But something catches your attention, hangs you up before you reach it. Metallic signature, you realize. A ring of dust, scattered alloy particulates. Your ship's integrated intelligence is already charting the extent of the ring, starts kicking back estimates on the composition of the materials therein. The ring itself is huge, spans the entire length of an orbit around the star, thins a few kilometers from the thickest, most central band of debris. Plastics, you realize as you reach into the sensor feeds. Alloys of titanium, chromium, rubidium, cesium. . .
It's artificial, that much is clear, and ancient. Calculations run by your ship's integrated intelligence put the debris ring's age at over two hundred million years old, and whatever it once was, it was massive. Quick estimations offered by your ship's integrated intelligence run the gamut from huge stellar orbital habitats to colony ships the size of a small world. Pulverized as finely as it is, there's no way to tell for sure what it might have been all those eons ago. All you can say for sure is that it was, that someone built or flew or operated something enormous near Zeta Vaucouleurs Kyklos 1k(2.7k)-44 while Earth was still crawling with dinosaurs.
Leaving the speculation in the hands of your ship's integrated intelligence, your mind strays through sensor feeds, rises back to the shadows drifting across the face of the star. Briefly, your eyes light on one of those umbral shapes, and then it's gone, fading into the fiery red surface of the sun until nothing remains but crimson inferno. There's the digital equivalent of a blink, and then you reach out, scour the surface of the star for any trace of the shadows, find nothing unusual, nothing that stands out.

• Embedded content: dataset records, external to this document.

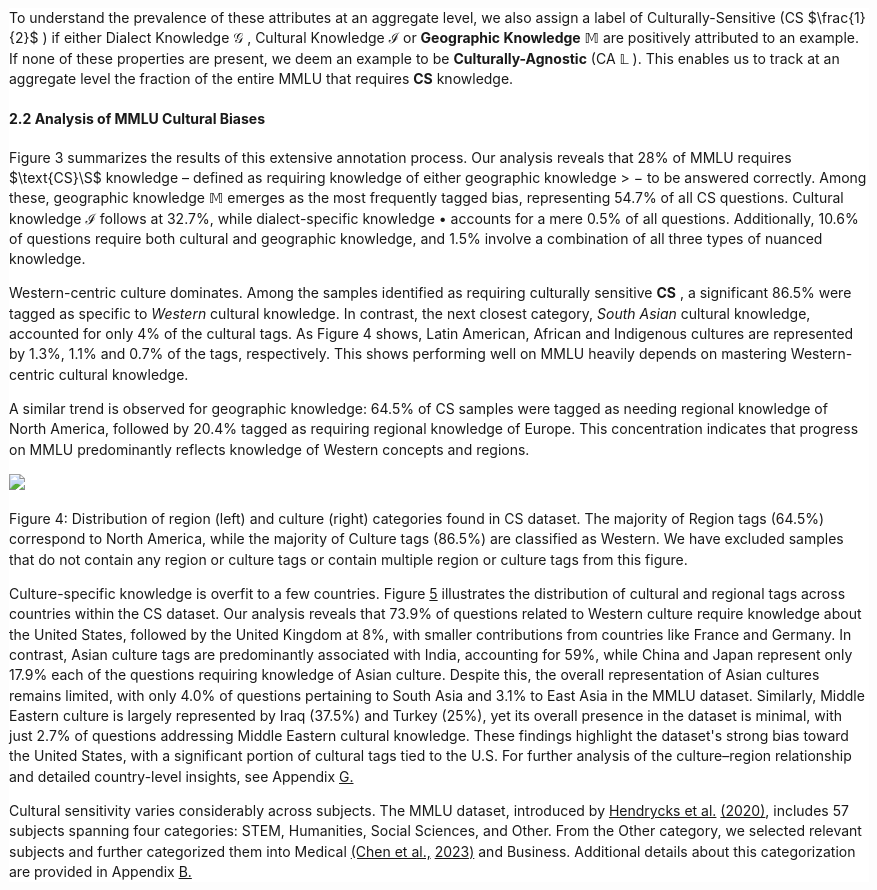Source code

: To understand the prevalence of these attributes at an aggregate level, we also assign a label of Culturally-Sensitive (CS $\frac{1}{2}$ ) if either Dialect Knowledge  $\mathcal{G}$ , Cultural Knowledge  $\mathcal{I}$  or **Geographic Knowledge**  $\mathbb{M}$  are positively attributed to an example. If none of these properties are present, we deem an example to be **Culturally-Agnostic** (CA $\mathbb{L}$ ). This enables us to track at an aggregate level the fraction of the entire MMLU that requires  $\mathbf{CS}$  knowledge.

#### <span id="page-5-1"></span>2.2 Analysis of MMLU Cultural Biases

Figure 3 summarizes the results of this extensive annotation process. Our analysis reveals that  $28\%$  of MMLU requires  $\text{CS}\S$  knowledge – defined as requiring knowledge of either geographic knowledge > − to be answered correctly. Among these, geographic knowledge  $\mathbb{M}$  emerges as the most frequently tagged bias, representing  $54.7\%$ of all  $\text{CS}$  questions. Cultural knowledge  $\mathscr{I}$  follows at 32.7%, while dialect-specific knowledge  $\bullet$  accounts for a mere 0.5% of all questions. Additionally, 10.6% of questions require both cultural and geographic knowledge, and  $1.5\%$  involve a combination of all three types of nuanced knowledge.

Western-centric culture dominates. Among the samples identified as requiring culturally sensitive  $\mathbf{CS}$ , a significant 86.5% were tagged as specific to *Western* cultural knowledge. In contrast, the next closest category, *South Asian* cultural knowledge, accounted for only  $4\%$  of the cultural tags. As Figure 4 shows, Latin American, African and Indigenous cultures are represented by 1.3%, 1.1% and 0.7% of the tags, respectively. This shows performing well on MMLU heavily depends on mastering Western-centric cultural knowledge.

A similar trend is observed for geographic knowledge: 64.5% of CS samples were tagged as needing regional knowledge of North America, followed by 20.4% tagged as requiring regional knowledge of Europe. This concentration indicates that progress on MMLU predominantly reflects knowledge of Western concepts and regions.

<span id="page-6-0"></span>![](_page_6_Figure_2.jpeg)

Figure 4: Distribution of region (left) and culture (right) categories found in CS dataset. The majority of Region tags (64.5%) correspond to North America, while the majority of Culture tags (86.5%) are classified as Western. We have excluded samples that do not contain any region or culture tags or contain multiple region or culture tags from this figure.

Culture-specific knowledge is overfit to a few countries. Figure [5](#page-7-0) illustrates the distribution of cultural and regional tags across countries within the CS dataset. Our analysis reveals that 73.9% of questions related to Western culture require knowledge about the United States, followed by the United Kingdom at 8%, with smaller contributions from countries like France and Germany. In contrast, Asian culture tags are predominantly associated with India, accounting for 59%, while China and Japan represent only 17.9% each of the questions requiring knowledge of Asian culture. Despite this, the overall representation of Asian cultures remains limited, with only 4.0% of questions pertaining to South Asia and 3.1% to East Asia in the MMLU dataset. Similarly, Middle Eastern culture is largely represented by Iraq (37.5%) and Turkey (25%), yet its overall presence in the dataset is minimal, with just 2.7% of questions addressing Middle Eastern cultural knowledge. These findings highlight the dataset's strong bias toward the United States, with a significant portion of cultural tags tied to the U.S. For further analysis of the culture–region relationship and detailed country-level insights, see Appendix [G.](#page-43-0)

Cultural sensitivity varies considerably across subjects. The MMLU dataset, introduced by [Hendrycks et al.](#page-30-1) [\(2020\)](#page-30-1), includes 57 subjects spanning four categories: STEM, Humanities, Social Sciences, and Other. From the Other category, we selected relevant subjects and further categorized them into Medical [\(Chen et al.,](#page-27-1) [2023\)](#page-27-1) and Business. Additional details about this categorization are provided in Appendix [B.](#page-37-0)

For a moment, you check and re-check the same data, find nothing but darkness and silence. Only the belt of metallic and plastic dust is unusual, a ring slowly, endlessly orbiting its ancient star.
You don't linger long after that. With a simple thought, you trigger the commands that set your ship's phasedrive spinning, then turn the nose back toward other stars, other points of interest. Your ship's integrated intelligence quickly wraps up its analysis of the system, and then you're gone, catapulted back into between-space, leaving the belt of dust and the crimson sun far behind.